Source data:
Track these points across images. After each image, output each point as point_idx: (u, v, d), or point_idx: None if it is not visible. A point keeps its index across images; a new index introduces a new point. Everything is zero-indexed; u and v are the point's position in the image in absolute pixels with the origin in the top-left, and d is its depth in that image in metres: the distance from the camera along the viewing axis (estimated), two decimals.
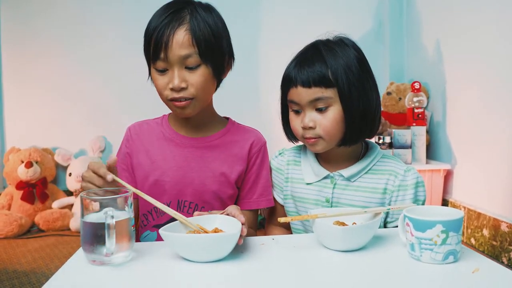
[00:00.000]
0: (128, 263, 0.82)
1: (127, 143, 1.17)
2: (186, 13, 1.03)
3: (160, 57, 1.00)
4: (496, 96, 2.22)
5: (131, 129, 1.18)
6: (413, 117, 2.70)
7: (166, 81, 1.02)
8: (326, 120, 1.04)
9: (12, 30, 3.11)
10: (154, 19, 1.03)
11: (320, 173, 1.13)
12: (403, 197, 1.08)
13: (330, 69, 1.03)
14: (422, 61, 2.97)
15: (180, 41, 0.99)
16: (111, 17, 3.14)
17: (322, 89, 1.03)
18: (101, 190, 0.87)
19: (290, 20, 3.20)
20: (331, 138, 1.06)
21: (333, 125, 1.05)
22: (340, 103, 1.04)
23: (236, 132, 1.18)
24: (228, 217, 0.92)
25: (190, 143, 1.13)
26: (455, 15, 2.58)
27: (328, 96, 1.03)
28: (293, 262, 0.83)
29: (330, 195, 1.11)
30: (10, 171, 2.91)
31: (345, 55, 1.05)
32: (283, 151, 1.24)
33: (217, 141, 1.14)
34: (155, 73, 1.04)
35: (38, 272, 2.09)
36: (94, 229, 0.80)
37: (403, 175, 1.08)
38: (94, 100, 3.15)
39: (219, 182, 1.12)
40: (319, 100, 1.04)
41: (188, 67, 1.01)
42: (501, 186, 2.19)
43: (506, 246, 2.11)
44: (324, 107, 1.04)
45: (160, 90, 1.04)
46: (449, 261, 0.79)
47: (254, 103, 3.20)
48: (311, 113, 1.06)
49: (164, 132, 1.15)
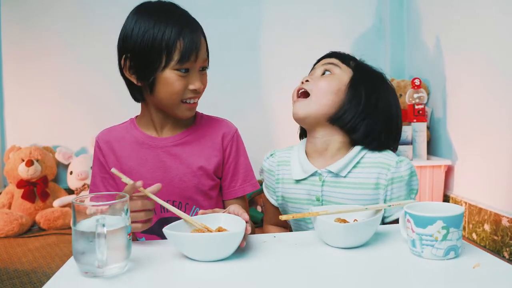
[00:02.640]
0: (124, 273, 0.77)
1: (99, 153, 1.16)
2: (192, 18, 1.08)
3: (191, 59, 1.02)
4: (496, 91, 2.22)
5: (100, 138, 1.17)
6: (413, 114, 2.70)
7: (185, 83, 1.04)
8: (324, 80, 1.10)
9: (13, 28, 3.10)
10: (163, 22, 1.01)
11: (308, 170, 1.12)
12: (398, 189, 1.06)
13: (355, 62, 1.15)
14: (423, 57, 2.97)
15: (204, 45, 1.07)
16: (113, 15, 3.12)
17: (337, 60, 1.12)
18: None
19: (291, 17, 3.19)
20: (318, 98, 1.09)
21: (327, 86, 1.09)
22: (350, 81, 1.10)
23: (206, 125, 1.18)
24: (232, 216, 0.92)
25: (163, 143, 1.13)
26: (455, 12, 2.58)
27: (338, 65, 1.11)
28: (295, 259, 0.83)
29: (320, 193, 1.10)
30: (11, 169, 2.91)
31: (384, 89, 1.15)
32: (274, 152, 1.23)
33: (189, 137, 1.15)
34: (174, 76, 1.02)
35: (39, 271, 2.09)
36: (86, 238, 0.74)
37: (395, 167, 1.06)
38: (95, 98, 3.15)
39: (198, 176, 1.13)
40: (329, 65, 1.12)
41: (202, 69, 1.08)
42: (502, 180, 2.20)
43: (507, 240, 2.11)
44: (328, 72, 1.11)
45: (178, 92, 1.04)
46: (450, 257, 0.80)
47: (255, 102, 3.20)
48: (317, 72, 1.14)
49: (135, 136, 1.14)
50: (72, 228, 0.76)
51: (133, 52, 1.04)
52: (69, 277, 0.77)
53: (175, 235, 0.82)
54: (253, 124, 3.08)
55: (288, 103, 1.18)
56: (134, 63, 1.05)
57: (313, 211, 0.92)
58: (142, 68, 1.04)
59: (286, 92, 2.38)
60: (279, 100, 3.15)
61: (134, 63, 1.05)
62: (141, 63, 1.04)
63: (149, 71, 1.03)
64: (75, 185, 3.00)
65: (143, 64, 1.03)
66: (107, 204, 0.77)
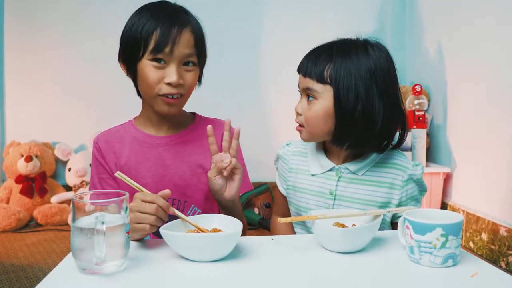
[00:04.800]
0: (122, 271, 0.77)
1: (98, 154, 1.16)
2: (185, 15, 1.08)
3: (164, 51, 1.02)
4: (497, 100, 2.22)
5: (99, 139, 1.17)
6: (413, 120, 2.70)
7: (160, 75, 1.04)
8: (310, 112, 1.07)
9: (16, 24, 3.10)
10: (147, 17, 1.05)
11: (326, 165, 1.14)
12: (413, 190, 1.11)
13: (331, 67, 1.04)
14: (424, 63, 2.97)
15: (186, 40, 1.05)
16: (114, 12, 3.13)
17: (313, 81, 1.06)
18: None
19: (292, 18, 3.20)
20: (312, 129, 1.08)
21: (315, 118, 1.06)
22: (333, 102, 1.04)
23: (205, 125, 1.17)
24: (227, 217, 0.92)
25: (163, 141, 1.15)
26: (457, 18, 2.58)
27: (316, 89, 1.05)
28: (292, 262, 0.83)
29: (334, 187, 1.11)
30: (10, 164, 2.91)
31: (358, 61, 1.04)
32: (291, 142, 1.25)
33: (188, 136, 1.17)
34: (148, 66, 1.04)
35: (35, 267, 2.09)
36: (84, 235, 0.74)
37: (412, 169, 1.10)
38: (95, 96, 3.15)
39: (197, 174, 1.14)
40: (308, 90, 1.07)
41: (186, 66, 1.07)
42: (501, 190, 2.19)
43: (504, 250, 2.11)
44: (312, 98, 1.07)
45: (152, 83, 1.05)
46: (448, 265, 0.79)
47: (254, 102, 3.20)
48: (304, 100, 1.09)
49: (135, 135, 1.15)
50: (71, 224, 0.76)
51: (122, 44, 1.10)
52: (67, 273, 0.77)
53: (170, 235, 0.82)
54: (252, 123, 3.07)
55: (287, 103, 1.18)
56: (123, 56, 1.10)
57: (311, 215, 0.92)
58: (127, 59, 1.09)
59: (285, 93, 2.38)
60: (278, 100, 3.16)
61: (123, 56, 1.10)
62: (127, 55, 1.09)
63: (131, 62, 1.07)
64: (73, 182, 3.00)
65: (128, 55, 1.08)
66: (107, 201, 0.77)
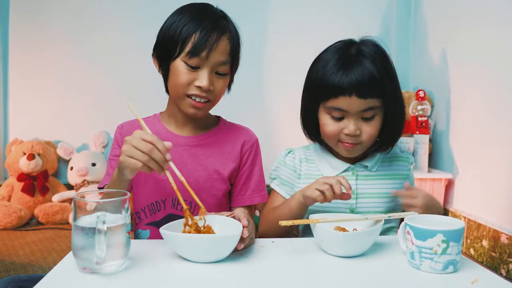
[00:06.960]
0: (122, 271, 0.77)
1: (120, 139, 1.15)
2: (225, 21, 1.09)
3: (200, 55, 1.03)
4: (500, 107, 2.22)
5: (124, 126, 1.18)
6: (416, 125, 2.69)
7: (192, 77, 1.05)
8: (371, 129, 1.08)
9: (21, 22, 3.11)
10: (188, 17, 1.06)
11: (340, 167, 1.16)
12: (412, 174, 1.24)
13: (378, 79, 1.04)
14: (427, 69, 2.97)
15: (223, 48, 1.06)
16: (118, 11, 3.14)
17: (375, 100, 1.05)
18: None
19: (296, 24, 3.20)
20: (369, 144, 1.11)
21: (376, 133, 1.09)
22: (384, 111, 1.09)
23: (228, 130, 1.20)
24: (228, 219, 0.92)
25: (184, 141, 1.14)
26: (461, 24, 2.58)
27: (378, 106, 1.07)
28: (292, 265, 0.83)
29: (355, 186, 1.14)
30: (12, 162, 2.92)
31: (386, 63, 1.09)
32: (292, 149, 1.25)
33: (209, 139, 1.16)
34: (182, 67, 1.05)
35: (36, 265, 2.09)
36: (85, 234, 0.74)
37: (410, 157, 1.23)
38: (98, 95, 3.16)
39: (212, 179, 1.13)
40: (370, 110, 1.06)
41: (218, 73, 1.07)
42: (502, 197, 2.19)
43: (505, 257, 2.11)
44: (371, 117, 1.07)
45: (182, 84, 1.05)
46: (449, 271, 0.79)
47: (259, 104, 3.21)
48: (358, 121, 1.07)
49: (158, 130, 1.16)
50: (72, 223, 0.77)
51: (158, 41, 1.11)
52: (67, 272, 0.77)
53: (170, 235, 0.82)
54: (254, 128, 3.06)
55: (289, 108, 1.18)
56: (158, 52, 1.11)
57: (313, 218, 0.92)
58: (161, 56, 1.10)
59: (288, 97, 2.38)
60: (281, 105, 3.15)
61: (158, 51, 1.11)
62: (162, 51, 1.09)
63: (165, 59, 1.08)
64: (75, 181, 3.01)
65: (163, 52, 1.09)
66: (108, 201, 0.78)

» To do
Above are records; write out the lines from the one with "30: (10, 171, 2.91)" down to the one with "52: (69, 277, 0.77)", exactly, leaving the pictures out.

» Answer
30: (10, 171, 2.91)
31: (345, 55, 1.05)
32: (283, 151, 1.24)
33: (217, 141, 1.14)
34: (155, 73, 1.04)
35: (38, 272, 2.09)
36: (94, 229, 0.80)
37: (403, 175, 1.08)
38: (94, 100, 3.15)
39: (219, 182, 1.12)
40: (319, 100, 1.04)
41: (188, 67, 1.01)
42: (501, 186, 2.19)
43: (506, 246, 2.11)
44: (324, 107, 1.04)
45: (160, 90, 1.04)
46: (449, 261, 0.79)
47: (254, 103, 3.20)
48: (311, 113, 1.06)
49: (164, 132, 1.15)
[00:02.640]
0: (124, 273, 0.77)
1: (99, 153, 1.16)
2: (192, 18, 1.08)
3: (191, 59, 1.02)
4: (496, 91, 2.22)
5: (100, 138, 1.17)
6: (413, 114, 2.70)
7: (185, 83, 1.04)
8: (324, 80, 1.10)
9: (13, 28, 3.10)
10: (163, 22, 1.01)
11: (308, 170, 1.12)
12: (398, 189, 1.06)
13: (355, 62, 1.15)
14: (423, 57, 2.97)
15: (204, 45, 1.07)
16: (113, 15, 3.12)
17: (337, 60, 1.12)
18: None
19: (291, 17, 3.19)
20: (318, 98, 1.09)
21: (327, 86, 1.09)
22: (350, 81, 1.10)
23: (206, 125, 1.18)
24: (232, 216, 0.92)
25: (163, 143, 1.13)
26: (455, 12, 2.58)
27: (338, 65, 1.11)
28: (295, 259, 0.83)
29: (320, 193, 1.10)
30: (11, 169, 2.91)
31: (384, 89, 1.15)
32: (274, 152, 1.23)
33: (189, 137, 1.15)
34: (174, 76, 1.02)
35: (39, 271, 2.09)
36: (86, 238, 0.74)
37: (395, 167, 1.06)
38: (95, 98, 3.15)
39: (198, 176, 1.13)
40: (329, 65, 1.12)
41: (202, 69, 1.08)
42: (502, 180, 2.20)
43: (507, 240, 2.11)
44: (328, 72, 1.11)
45: (178, 92, 1.04)
46: (450, 257, 0.80)
47: (255, 102, 3.20)
48: (317, 72, 1.14)
49: (135, 136, 1.14)
50: (72, 228, 0.76)
51: (133, 52, 1.04)
52: (69, 277, 0.77)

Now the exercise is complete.